Iman Kepada Allah Dan Hari Akhir

Iman kepada Allah dan hari Akhir disertai amal shalih menurut Hamka menjadi syarat utama untuk mendapatkan ganjaran dari Allah. Dua hal tersebut tidak hanya berlaku untuk orang-orang mukmin saja, melainkan termasuk orang-orang Yahudi, Nasrani dan Shabi’ah yang menghendaki pula ganjaran dari Allah. Ketika empat golongan manusia itu beriman kepada Allah dan hari Akhir yang disertai amal shalih, bersatu mencari kebenaran dan kepercayaan, diharapkan suatu saat kelak mereka akan bertemu pada satu titik kebenaran yaitu tauhid. Satu-satunya agama yang diterima oleh Allah. Begitulah ayat ini ditafsirkan oleh Hamka yang sama sekali tidak menyamakan semua agama, karena toleransi hadir untuk menolerir perbedaan bukan persamaan. 

Baca Juga  Minimalis: Kesederhanaan Hidup dalam Al-Qur'an

Hamka menyanggah pandangan ulama yang mengatakan bahwa ayat ini telah terhapuskan oleh Q.S Ali Imran ayat 85 yang berbunyi: “Dan barang siapa yang mencari agama selain agama Islam, sekali-kali tidak akan diterima darinya. Dan dia di hari Akhir termasuk orang-orang yang merugi.” Menurut Hamka, ayat ini bukanlah menghapus Q.S al-Baqarah ayat 62, melainkan keduanya saling melengkapi. Apabila Q.S Ali Imran ayat 85 dipahami dengan menghapus Q.S al-Baqarah ayat 62 maka yang timbul hanyalah sikap fanatik terhadap agama yaitu mengaku bahwa dirinya Islam namun tidak beramal shalih.

Toleransi Perspektif Hamka

Dan Hamka sangat mengkhawatirkan keimanan yang seperti itu yaitu keimanan yang hanya mengucap pada mulutnya saja tanpa melakukan amal shalih. Namun sebaliknya, apabila kedua ayat tersebut dipahami saling melengkapi, maka yang tercipta adalah terbukanya pintu dakwah seluas-luasnya dan Islam tetap menjadi agama yang rahmatan lil alamin. 
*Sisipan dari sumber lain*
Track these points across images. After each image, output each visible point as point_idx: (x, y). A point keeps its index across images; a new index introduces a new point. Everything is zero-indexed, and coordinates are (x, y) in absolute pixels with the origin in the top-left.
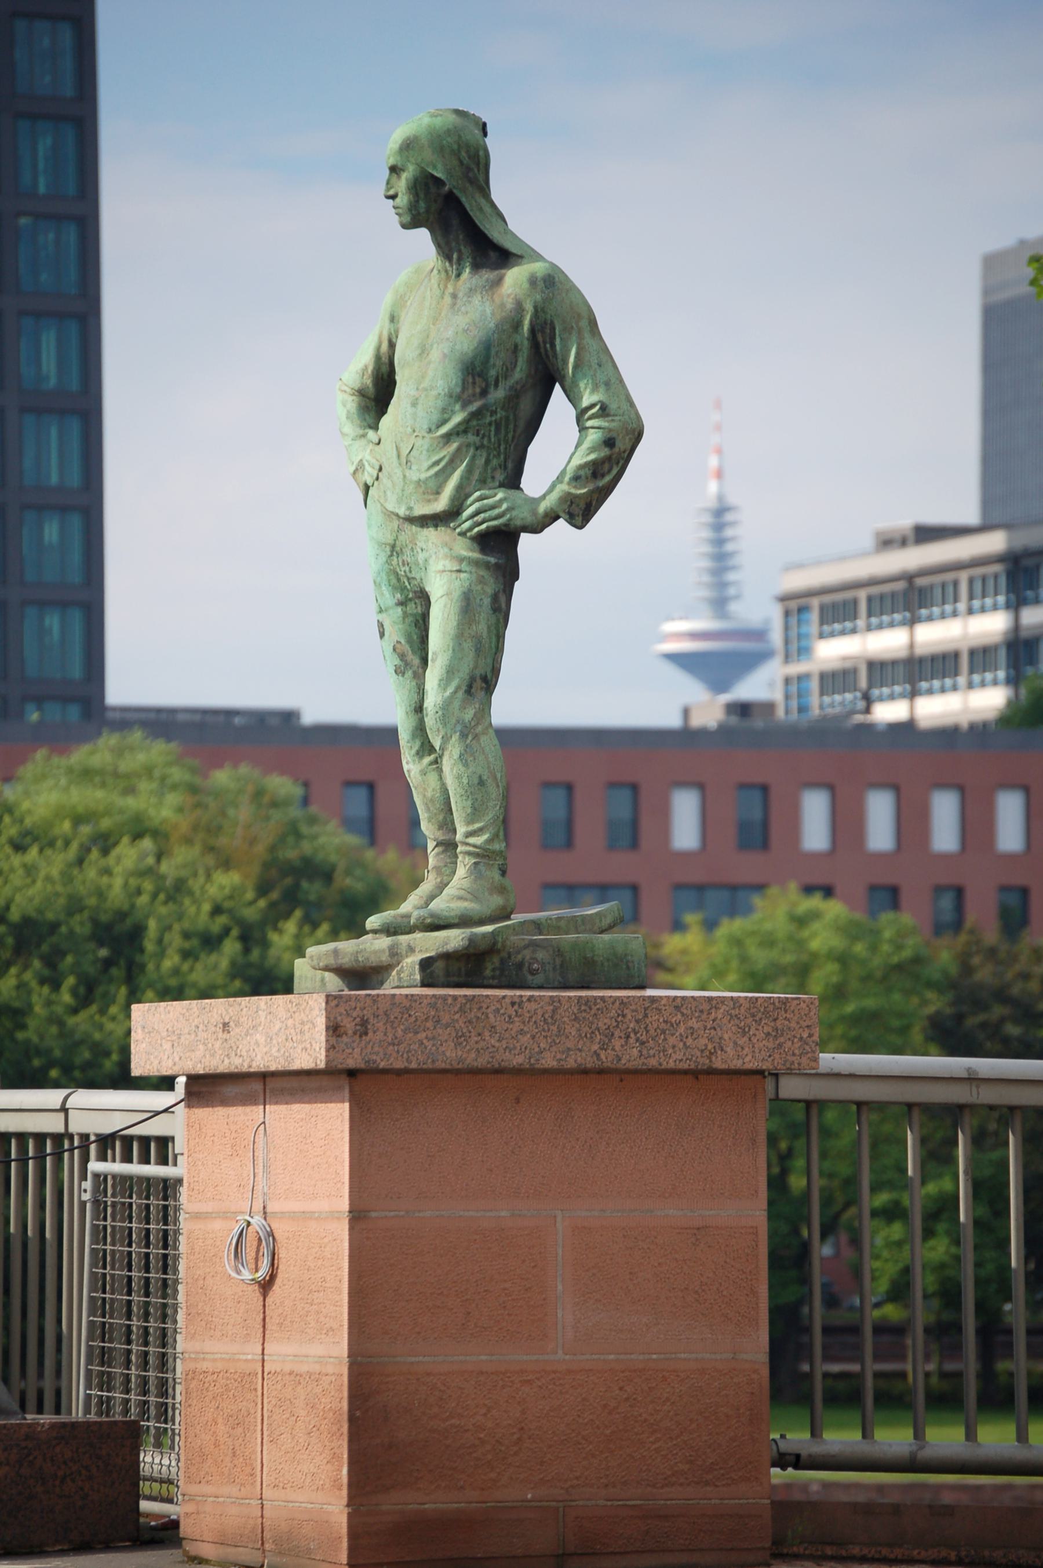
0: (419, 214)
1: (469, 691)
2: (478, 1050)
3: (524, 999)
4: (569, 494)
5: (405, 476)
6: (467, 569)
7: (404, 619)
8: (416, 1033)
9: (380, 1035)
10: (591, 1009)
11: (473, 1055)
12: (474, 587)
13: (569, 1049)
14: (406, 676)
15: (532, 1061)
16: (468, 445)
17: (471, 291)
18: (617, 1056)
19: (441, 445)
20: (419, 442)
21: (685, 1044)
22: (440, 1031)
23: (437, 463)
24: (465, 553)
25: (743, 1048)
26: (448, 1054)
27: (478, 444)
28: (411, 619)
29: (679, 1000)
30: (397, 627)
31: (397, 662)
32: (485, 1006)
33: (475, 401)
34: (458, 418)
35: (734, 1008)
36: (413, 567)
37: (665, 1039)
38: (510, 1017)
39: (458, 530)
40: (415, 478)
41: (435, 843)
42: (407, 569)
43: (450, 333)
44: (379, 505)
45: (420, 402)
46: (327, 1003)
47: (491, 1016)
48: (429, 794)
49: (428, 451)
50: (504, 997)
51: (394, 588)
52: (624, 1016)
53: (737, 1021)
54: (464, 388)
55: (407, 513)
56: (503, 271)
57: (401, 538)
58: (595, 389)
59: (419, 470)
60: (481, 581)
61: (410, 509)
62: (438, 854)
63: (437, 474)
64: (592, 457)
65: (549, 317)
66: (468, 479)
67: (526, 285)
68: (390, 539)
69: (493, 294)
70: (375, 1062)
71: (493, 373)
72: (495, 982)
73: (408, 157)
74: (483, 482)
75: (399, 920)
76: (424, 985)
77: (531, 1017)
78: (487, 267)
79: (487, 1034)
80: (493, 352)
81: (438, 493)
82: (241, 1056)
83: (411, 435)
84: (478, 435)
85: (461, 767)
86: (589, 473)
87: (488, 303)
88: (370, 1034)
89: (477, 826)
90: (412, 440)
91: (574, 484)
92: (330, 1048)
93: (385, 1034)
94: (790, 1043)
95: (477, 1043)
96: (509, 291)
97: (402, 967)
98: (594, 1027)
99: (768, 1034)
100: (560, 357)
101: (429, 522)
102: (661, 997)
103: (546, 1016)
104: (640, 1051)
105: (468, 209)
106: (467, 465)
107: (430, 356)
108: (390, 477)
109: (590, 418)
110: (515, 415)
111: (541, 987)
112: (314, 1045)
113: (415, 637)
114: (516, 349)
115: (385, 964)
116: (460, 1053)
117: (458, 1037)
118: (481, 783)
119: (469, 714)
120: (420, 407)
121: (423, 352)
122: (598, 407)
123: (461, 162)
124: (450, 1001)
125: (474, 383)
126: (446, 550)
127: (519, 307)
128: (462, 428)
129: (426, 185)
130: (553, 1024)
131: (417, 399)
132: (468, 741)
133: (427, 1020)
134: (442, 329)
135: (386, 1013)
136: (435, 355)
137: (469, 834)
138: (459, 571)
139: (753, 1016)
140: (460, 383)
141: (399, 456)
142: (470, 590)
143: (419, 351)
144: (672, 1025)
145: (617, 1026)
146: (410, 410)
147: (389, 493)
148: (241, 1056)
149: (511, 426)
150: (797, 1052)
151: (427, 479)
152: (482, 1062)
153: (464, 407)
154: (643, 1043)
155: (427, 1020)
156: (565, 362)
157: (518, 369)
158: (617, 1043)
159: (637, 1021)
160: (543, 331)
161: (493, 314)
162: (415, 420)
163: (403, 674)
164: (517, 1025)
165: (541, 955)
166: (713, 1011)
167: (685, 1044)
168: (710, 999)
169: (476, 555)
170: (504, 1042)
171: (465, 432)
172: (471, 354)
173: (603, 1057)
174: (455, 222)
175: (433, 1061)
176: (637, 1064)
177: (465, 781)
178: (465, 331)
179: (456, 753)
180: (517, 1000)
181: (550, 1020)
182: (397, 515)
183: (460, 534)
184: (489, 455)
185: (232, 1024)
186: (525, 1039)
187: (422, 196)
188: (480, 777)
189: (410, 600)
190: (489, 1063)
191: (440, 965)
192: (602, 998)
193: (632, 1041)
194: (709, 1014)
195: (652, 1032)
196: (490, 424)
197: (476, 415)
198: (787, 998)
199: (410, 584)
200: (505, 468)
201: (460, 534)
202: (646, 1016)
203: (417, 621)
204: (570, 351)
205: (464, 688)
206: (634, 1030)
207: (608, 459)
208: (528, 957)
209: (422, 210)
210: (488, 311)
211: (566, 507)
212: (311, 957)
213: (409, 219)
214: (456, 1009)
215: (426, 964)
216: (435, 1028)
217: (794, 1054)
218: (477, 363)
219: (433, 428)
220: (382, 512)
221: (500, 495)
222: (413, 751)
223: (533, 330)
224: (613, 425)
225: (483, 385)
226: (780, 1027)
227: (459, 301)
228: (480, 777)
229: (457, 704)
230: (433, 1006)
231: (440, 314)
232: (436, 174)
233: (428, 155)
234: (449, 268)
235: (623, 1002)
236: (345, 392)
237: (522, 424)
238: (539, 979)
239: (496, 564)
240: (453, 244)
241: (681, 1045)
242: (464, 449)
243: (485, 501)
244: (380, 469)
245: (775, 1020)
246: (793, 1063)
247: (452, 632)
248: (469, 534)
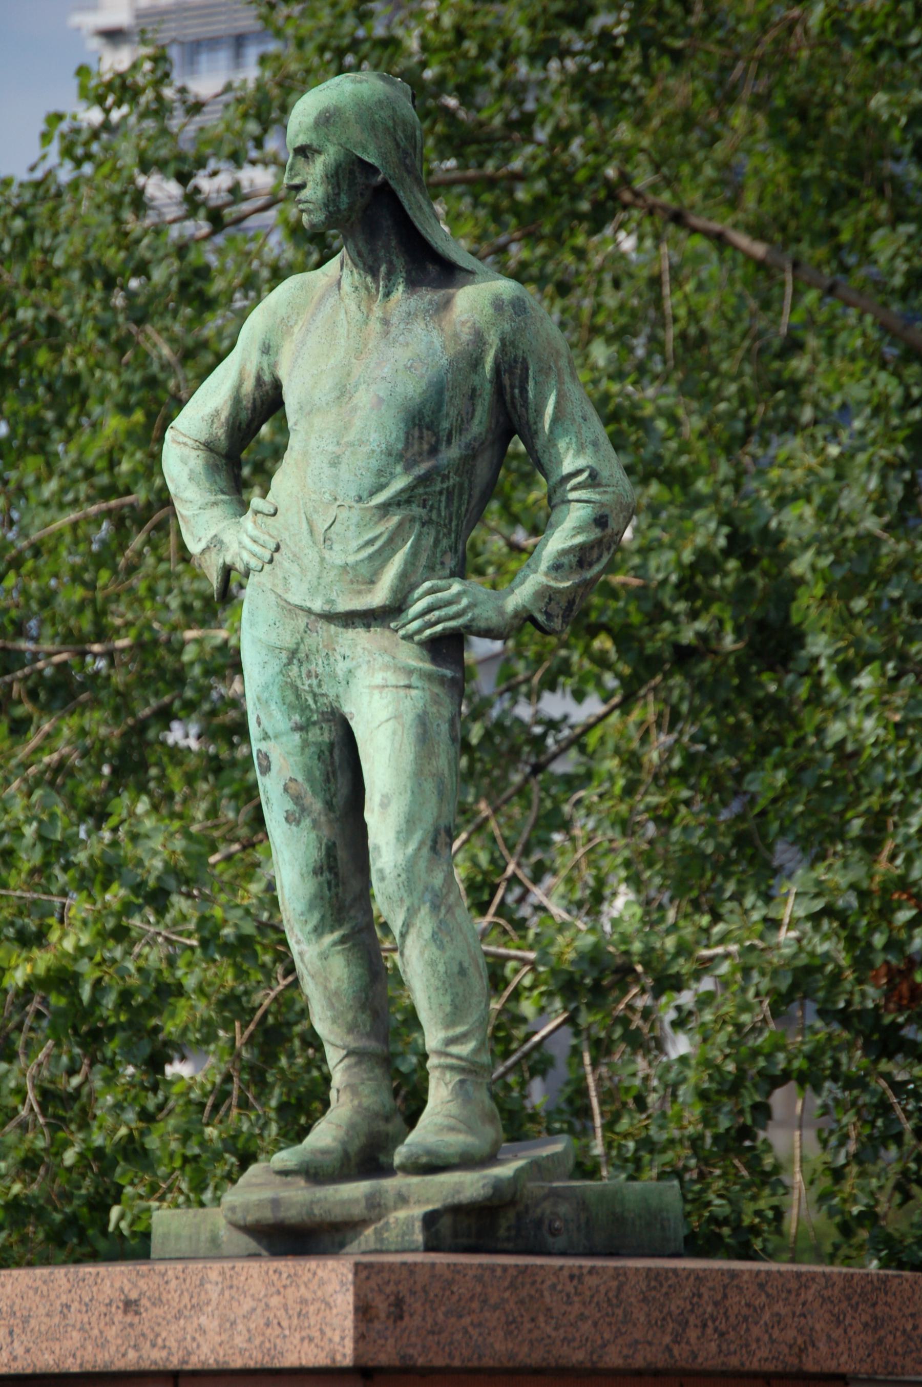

Dengan demikian, jelaslah sudah konsep toleransi menurut Hamka dalam kitab tafsirnya. Penulis berkesimpulan bahwa konsep toleransi yang dijelaskan oleh Hamka sangat relevan dengan kondisi Indonesia dengan pluralitas agamanya. Hamka menghendaki toleransi yang terbebas dari unsur pluralisme agama. Namun tetap bernilai dakwah yaitu mewujudkan hakikat agama yang rahmatan lil alamin dengan cara meningkatkan keimanan dan amal shalih pada setiap individunya. Toleransi yang menjunjung tinggi perdamaian dan kerukunan dalam hubungan umat beragama bukan toleransi yang menimbulkan peperangan dan pertikaian di antara mereka.